## Work to be completed:
Review the material and extract every line in which the word "Metallic" occurs.

## Records shown:
* * * * * * *

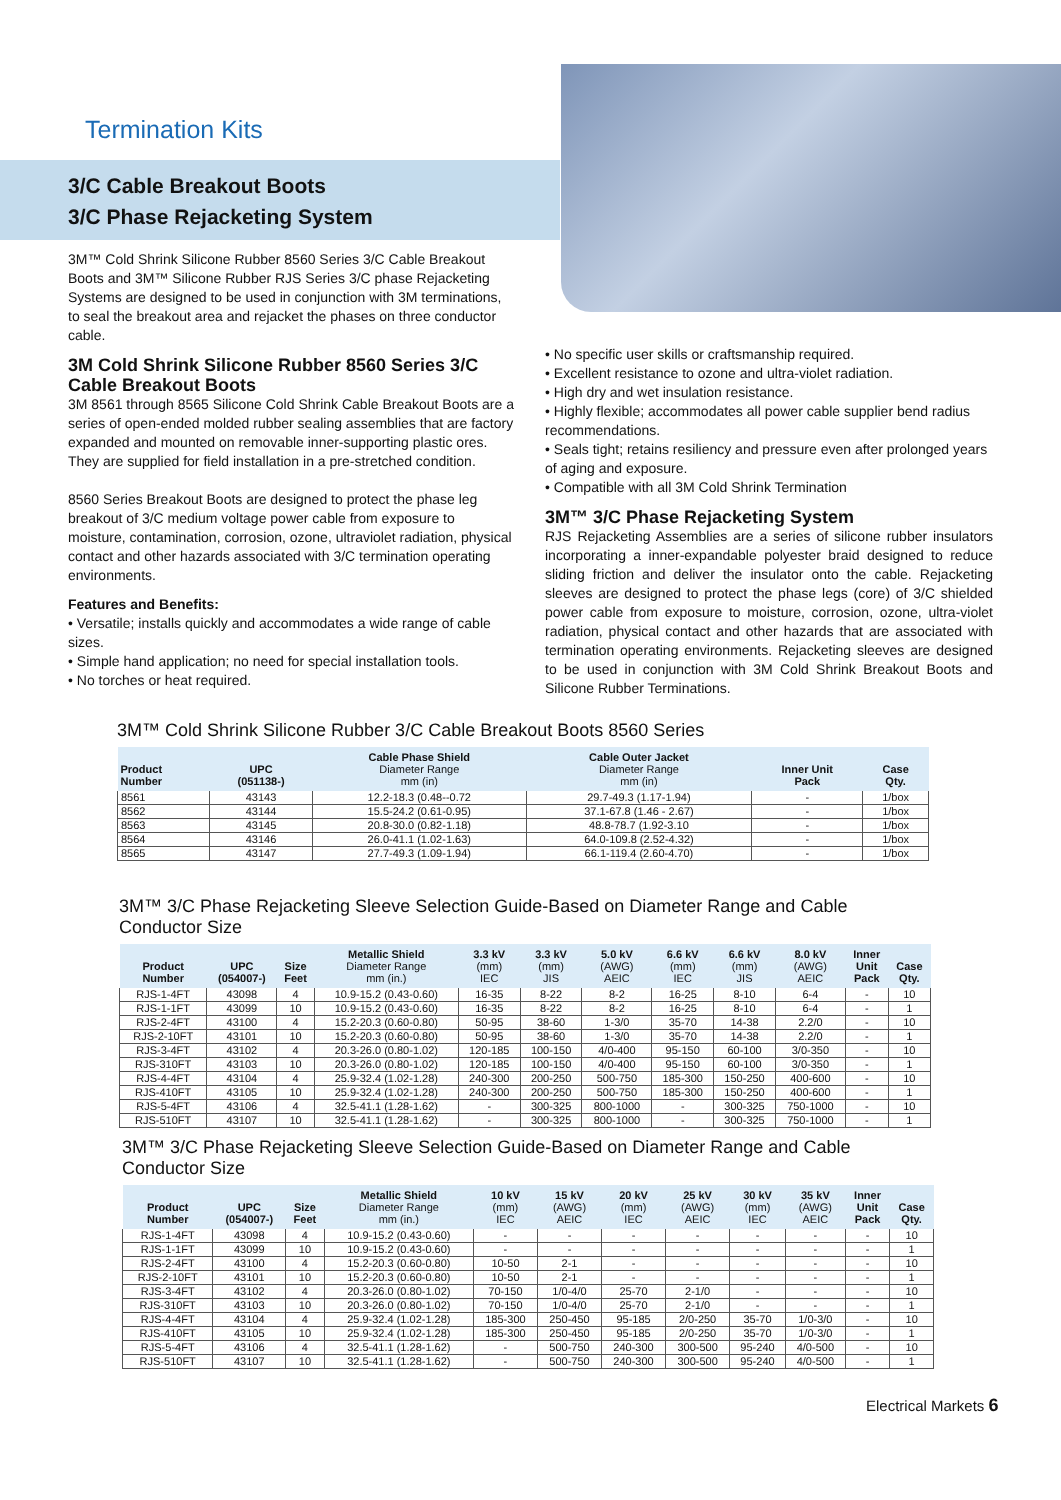Termination Kits
3/C Cable Breakout Boots
3/C Phase Rejacketing System
3M™ Cold Shrink Silicone Rubber 8560 Series 3/C Cable Breakout Boots and 3M™ Silicone Rubber RJS Series 3/C phase Rejacketing Systems are designed to be used in conjunction with 3M terminations, to seal the breakout area and rejacket the phases on three conductor cable.
3M Cold Shrink Silicone Rubber 8560 Series 3/C Cable Breakout Boots
3M 8561 through 8565 Silicone Cold Shrink Cable Breakout Boots are a series of open-ended molded rubber sealing assemblies that are factory expanded and mounted on removable inner-supporting plastic ores. They are supplied for field installation in a pre-stretched condition.
8560 Series Breakout Boots are designed to protect the phase leg breakout of 3/C medium voltage power cable from exposure to moisture, contamination, corrosion, ozone, ultraviolet radiation, physical contact and other hazards associated with 3/C termination operating environments.
Features and Benefits:
• Versatile; installs quickly and accommodates a wide range of cable sizes.
• Simple hand application; no need for special installation tools.
• No torches or heat required.
• No specific user skills or craftsmanship required.
• Excellent resistance to ozone and ultra-violet radiation.
• High dry and wet insulation resistance.
• Highly flexible; accommodates all power cable supplier bend radius recommendations.
• Seals tight; retains resiliency and pressure even after prolonged years of aging and exposure.
• Compatible with all 3M Cold Shrink Termination
3M™ 3/C Phase Rejacketing System
RJS Rejacketing Assemblies are a series of silicone rubber insulators incorporating a inner-expandable polyester braid designed to reduce sliding friction and deliver the insulator onto the cable. Rejacketing sleeves are designed to protect the phase legs (core) of 3/C shielded power cable from exposure to moisture, corrosion, ozone, ultra-violet radiation, physical contact and other hazards that are associated with termination operating environments. Rejacketing sleeves are designed to be used in conjunction with 3M Cold Shrink Breakout Boots and Silicone Rubber Terminations.
3M™ Cold Shrink Silicone Rubber 3/C Cable Breakout Boots 8560 Series
| Product Number | UPC (051138-) | Cable Phase Shield Diameter Range mm (in) | Cable Outer Jacket Diameter Range mm (in) | Inner Unit Pack | Case Qty. |
| --- | --- | --- | --- | --- | --- |
| 8561 | 43143 | 12.2-18.3 (0.48--0.72 | 29.7-49.3 (1.17-1.94) | - | 1/box |
| 8562 | 43144 | 15.5-24.2 (0.61-0.95) | 37.1-67.8 (1.46 - 2.67) | - | 1/box |
| 8563 | 43145 | 20.8-30.0 (0.82-1.18) | 48.8-78.7 (1.92-3.10 | - | 1/box |
| 8564 | 43146 | 26.0-41.1 (1.02-1.63) | 64.0-109.8 (2.52-4.32) | - | 1/box |
| 8565 | 43147 | 27.7-49.3 (1.09-1.94) | 66.1-119.4 (2.60-4.70) | - | 1/box |
3M™ 3/C Phase Rejacketing Sleeve Selection Guide-Based on Diameter Range and Cable Conductor Size
| Product Number | UPC (054007-) | Size Feet | Metallic Shield Diameter Range mm (in.) | 3.3 kV (mm) IEC | 3.3 kV (mm) JIS | 5.0 kV (AWG) AEIC | 6.6 kV (mm) IEC | 6.6 kV (mm) JIS | 8.0 kV (AWG) AEIC | Inner Unit Pack | Case Qty. |
| --- | --- | --- | --- | --- | --- | --- | --- | --- | --- | --- | --- |
| RJS-1-4FT | 43098 | 4 | 10.9-15.2 (0.43-0.60) | 16-35 | 8-22 | 8-2 | 16-25 | 8-10 | 6-4 | - | 10 |
| RJS-1-1FT | 43099 | 10 | 10.9-15.2 (0.43-0.60) | 16-35 | 8-22 | 8-2 | 16-25 | 8-10 | 6-4 | - | 1 |
| RJS-2-4FT | 43100 | 4 | 15.2-20.3 (0.60-0.80) | 50-95 | 38-60 | 1-3/0 | 35-70 | 14-38 | 2.2/0 | - | 10 |
| RJS-2-10FT | 43101 | 10 | 15.2-20.3 (0.60-0.80) | 50-95 | 38-60 | 1-3/0 | 35-70 | 14-38 | 2.2/0 | - | 1 |
| RJS-3-4FT | 43102 | 4 | 20.3-26.0 (0.80-1.02) | 120-185 | 100-150 | 4/0-400 | 95-150 | 60-100 | 3/0-350 | - | 10 |
| RJS-310FT | 43103 | 10 | 20.3-26.0 (0.80-1.02) | 120-185 | 100-150 | 4/0-400 | 95-150 | 60-100 | 3/0-350 | - | 1 |
| RJS-4-4FT | 43104 | 4 | 25.9-32.4 (1.02-1.28) | 240-300 | 200-250 | 500-750 | 185-300 | 150-250 | 400-600 | - | 10 |
| RJS-410FT | 43105 | 10 | 25.9-32.4 (1.02-1.28) | 240-300 | 200-250 | 500-750 | 185-300 | 150-250 | 400-600 | - | 1 |
| RJS-5-4FT | 43106 | 4 | 32.5-41.1 (1.28-1.62) | - | 300-325 | 800-1000 | - | 300-325 | 750-1000 | - | 10 |
| RJS-510FT | 43107 | 10 | 32.5-41.1 (1.28-1.62) | - | 300-325 | 800-1000 | - | 300-325 | 750-1000 | - | 1 |
3M™ 3/C Phase Rejacketing Sleeve Selection Guide-Based on Diameter Range and Cable Conductor Size
| Product Number | UPC (054007-) | Size Feet | Metallic Shield Diameter Range mm (in.) | 10 kV (mm) IEC | 15 kV (AWG) AEIC | 20 kV (mm) IEC | 25 kV (AWG) AEIC | 30 kV (mm) IEC | 35 kV (AWG) AEIC | Inner Unit Pack | Case Qty. |
| --- | --- | --- | --- | --- | --- | --- | --- | --- | --- | --- | --- |
| RJS-1-4FT | 43098 | 4 | 10.9-15.2 (0.43-0.60) | - | - | - | - | - | - | - | 10 |
| RJS-1-1FT | 43099 | 10 | 10.9-15.2 (0.43-0.60) | - | - | - | - | - | - | - | 1 |
| RJS-2-4FT | 43100 | 4 | 15.2-20.3 (0.60-0.80) | 10-50 | 2-1 | - | - | - | - | - | 10 |
| RJS-2-10FT | 43101 | 10 | 15.2-20.3 (0.60-0.80) | 10-50 | 2-1 | - | - | - | - | - | 1 |
| RJS-3-4FT | 43102 | 4 | 20.3-26.0 (0.80-1.02) | 70-150 | 1/0-4/0 | 25-70 | 2-1/0 | - | - | - | 10 |
| RJS-310FT | 43103 | 10 | 20.3-26.0 (0.80-1.02) | 70-150 | 1/0-4/0 | 25-70 | 2-1/0 | - | - | - | 1 |
| RJS-4-4FT | 43104 | 4 | 25.9-32.4 (1.02-1.28) | 185-300 | 250-450 | 95-185 | 2/0-250 | 35-70 | 1/0-3/0 | - | 10 |
| RJS-410FT | 43105 | 10 | 25.9-32.4 (1.02-1.28) | 185-300 | 250-450 | 95-185 | 2/0-250 | 35-70 | 1/0-3/0 | - | 1 |
| RJS-5-4FT | 43106 | 4 | 32.5-41.1 (1.28-1.62) | - | 500-750 | 240-300 | 300-500 | 95-240 | 4/0-500 | - | 10 |
| RJS-510FT | 43107 | 10 | 32.5-41.1 (1.28-1.62) | - | 500-750 | 240-300 | 300-500 | 95-240 | 4/0-500 | - | 1 |
Electrical Markets 6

* * * * * * *

## Exercise output:
| Product Number | UPC (054007-) | Size Feet | Metallic Shield Diameter Range mm (in.) | 3.3 kV (mm) IEC | 3.3 kV (mm) JIS | 5.0 kV (AWG) AEIC | 6.6 kV (mm) IEC | 6.6 kV (mm) JIS | 8.0 kV (AWG) AEIC | Inner Unit Pack | Case Qty. |
| Product Number | UPC (054007-) | Size Feet | Metallic Shield Diameter Range mm (in.) | 10 kV (mm) IEC | 15 kV (AWG) AEIC | 20 kV (mm) IEC | 25 kV (AWG) AEIC | 30 kV (mm) IEC | 35 kV (AWG) AEIC | Inner Unit Pack | Case Qty. |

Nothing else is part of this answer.